C'est une équipe qui comprend des assistants en gérontologie, un nouveau métier, qui assiste les personnes à leur domicile et qui a une formation autour des troubles cognitifs. Elle est chapeautée par un ergothérapeute ou un psychomotricien. Un médecin traitant fait une prescription médicale pour une prise en charge hebdomadaire d'une heure par l'équipe Spécialisée Alzheimer, dans la limite de 13 à 15 séances, renouvelable tous les ans. Cette équipe, adossée à un SSIAD, va à domicile. Il faut que les personnes n'aient pas de troubles cognitifs majeurs. Elle va évaluer chez la personne, avec son accord, ce qui leur pose problème, pour les aider sur ce point-là. Par exemple, la personne aime faire la cuisine mais elle ne sait plus où elle range ses casseroles.
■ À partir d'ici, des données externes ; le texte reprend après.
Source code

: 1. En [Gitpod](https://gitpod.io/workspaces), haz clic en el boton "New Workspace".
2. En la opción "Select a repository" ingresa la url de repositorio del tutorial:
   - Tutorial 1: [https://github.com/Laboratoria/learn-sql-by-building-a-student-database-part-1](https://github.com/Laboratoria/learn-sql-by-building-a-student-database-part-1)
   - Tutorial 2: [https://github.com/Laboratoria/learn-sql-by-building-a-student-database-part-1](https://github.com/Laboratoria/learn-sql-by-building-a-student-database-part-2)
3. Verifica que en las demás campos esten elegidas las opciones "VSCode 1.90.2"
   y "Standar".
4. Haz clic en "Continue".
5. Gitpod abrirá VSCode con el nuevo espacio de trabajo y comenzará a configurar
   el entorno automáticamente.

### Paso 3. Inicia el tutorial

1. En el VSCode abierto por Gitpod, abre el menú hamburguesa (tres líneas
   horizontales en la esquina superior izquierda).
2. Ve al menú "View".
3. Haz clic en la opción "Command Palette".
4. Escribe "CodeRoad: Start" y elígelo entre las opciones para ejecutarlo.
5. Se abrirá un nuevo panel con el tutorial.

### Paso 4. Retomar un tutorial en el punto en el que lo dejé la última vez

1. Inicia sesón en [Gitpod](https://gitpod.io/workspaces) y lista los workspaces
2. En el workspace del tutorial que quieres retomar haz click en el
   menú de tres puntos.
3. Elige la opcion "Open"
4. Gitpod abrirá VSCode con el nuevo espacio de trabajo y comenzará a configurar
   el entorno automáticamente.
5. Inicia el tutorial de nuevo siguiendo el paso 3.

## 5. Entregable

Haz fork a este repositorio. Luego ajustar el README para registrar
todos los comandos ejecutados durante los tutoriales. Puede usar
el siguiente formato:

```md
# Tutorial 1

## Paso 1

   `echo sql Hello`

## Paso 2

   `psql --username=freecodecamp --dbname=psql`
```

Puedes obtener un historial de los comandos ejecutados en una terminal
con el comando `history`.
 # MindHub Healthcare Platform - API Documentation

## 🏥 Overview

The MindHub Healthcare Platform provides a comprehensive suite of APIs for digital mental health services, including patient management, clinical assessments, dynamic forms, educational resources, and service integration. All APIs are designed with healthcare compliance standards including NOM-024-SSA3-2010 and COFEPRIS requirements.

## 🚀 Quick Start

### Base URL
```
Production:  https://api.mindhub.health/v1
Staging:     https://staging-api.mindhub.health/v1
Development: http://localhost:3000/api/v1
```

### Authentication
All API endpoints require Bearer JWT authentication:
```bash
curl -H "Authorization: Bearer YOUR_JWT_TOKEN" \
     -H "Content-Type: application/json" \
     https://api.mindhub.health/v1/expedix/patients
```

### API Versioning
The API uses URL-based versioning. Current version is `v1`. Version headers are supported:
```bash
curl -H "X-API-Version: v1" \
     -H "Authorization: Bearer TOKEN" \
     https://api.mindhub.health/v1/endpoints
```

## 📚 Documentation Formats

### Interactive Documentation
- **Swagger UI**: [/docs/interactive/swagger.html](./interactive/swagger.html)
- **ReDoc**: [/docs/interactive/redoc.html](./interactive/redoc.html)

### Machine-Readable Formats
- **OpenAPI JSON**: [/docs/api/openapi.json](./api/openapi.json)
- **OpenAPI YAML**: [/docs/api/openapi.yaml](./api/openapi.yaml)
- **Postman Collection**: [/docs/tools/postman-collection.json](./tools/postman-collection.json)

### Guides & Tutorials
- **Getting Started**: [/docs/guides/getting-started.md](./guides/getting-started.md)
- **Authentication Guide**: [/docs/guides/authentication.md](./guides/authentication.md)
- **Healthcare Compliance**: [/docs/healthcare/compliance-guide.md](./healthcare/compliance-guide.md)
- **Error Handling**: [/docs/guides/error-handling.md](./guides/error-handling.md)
L'équipe va travailler sur l'organisation de la cuisine. Ou si elle perd ses papiers... Cela permet à la personne d'accepter ses difficultés. Ensuite, cette offre n'étant pas pérenne, la prise en charge peut se poursuivre par une admission en accueil de jour. Ce dispositif existe depuis un an et permet de bien repérer ce qui ne va pas, de construire une autre solution. C'est un soin à domicile, sans formalités, facile à initier, qui démarre rapidement.
Du côté des Ehpad, les Plateformes de répit permettent une offre à la carte. Certains patients en consultation mémoire passent 48 heures par semaine en Ehpad. Le reste du temps, ils restent chez eux. C'est plus accessible financièrement pour les familles et l'aidant peut se ressourcer. Le patient va dans un accueil temporaire, à la carte.
Autre exemple d'une personne suivie à la consultation mémoire: elle peut mettre son mari en institution une semaine tous les deux mois. Cela lui permet d'aller voir ses petits enfants... C'est une solution possible avec certains Ehpad qui proposent des hébergements temporaires. Je trouve que cette flexibilité est respectueuse des personnes et de leur mode de vie.
Ces offres multiples - consultation mémoire de diagnostic et de suivi, prise en charge orthophonique, ESA, plateforme de répit, hébergement temporaire ou définitif, accueils de jour - peuvent être utilisées à divers moments de la maladie de mémoire, et la rendent un peu moins difficile pour le patient et sa famille.